[Human keypoint data]
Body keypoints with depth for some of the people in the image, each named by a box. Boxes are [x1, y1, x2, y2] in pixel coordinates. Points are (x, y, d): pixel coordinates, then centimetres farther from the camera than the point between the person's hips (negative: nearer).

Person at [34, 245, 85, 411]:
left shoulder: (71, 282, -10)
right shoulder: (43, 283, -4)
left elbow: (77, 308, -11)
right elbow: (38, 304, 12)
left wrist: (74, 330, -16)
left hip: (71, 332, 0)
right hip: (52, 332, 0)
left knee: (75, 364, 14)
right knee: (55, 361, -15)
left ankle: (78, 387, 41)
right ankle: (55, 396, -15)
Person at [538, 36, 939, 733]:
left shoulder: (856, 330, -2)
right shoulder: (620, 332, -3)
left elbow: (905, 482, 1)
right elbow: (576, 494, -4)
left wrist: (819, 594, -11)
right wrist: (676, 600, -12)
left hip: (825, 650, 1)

--- Task item ---
Rewrite all the items above, changing each occurrence of "Person at" to "Subject at" and leaving every other character unchanged.

--- Response for this exercise ---
Body keypoints with depth for some of the people in the image, each named by a box. Boxes are [x1, y1, x2, y2] in pixel coordinates. Points are (x, y, d): pixel coordinates, then centimetres farther from the camera than the point between the person's hips (negative: nearer).

Subject at [34, 245, 85, 411]:
left shoulder: (71, 282, -10)
right shoulder: (43, 283, -4)
left elbow: (77, 308, -11)
right elbow: (38, 304, 12)
left wrist: (74, 330, -16)
left hip: (71, 332, 0)
right hip: (52, 332, 0)
left knee: (75, 364, 14)
right knee: (55, 361, -15)
left ankle: (78, 387, 41)
right ankle: (55, 396, -15)
Subject at [538, 36, 939, 733]:
left shoulder: (856, 330, -2)
right shoulder: (620, 332, -3)
left elbow: (905, 482, 1)
right elbow: (576, 494, -4)
left wrist: (819, 594, -11)
right wrist: (676, 600, -12)
left hip: (825, 650, 1)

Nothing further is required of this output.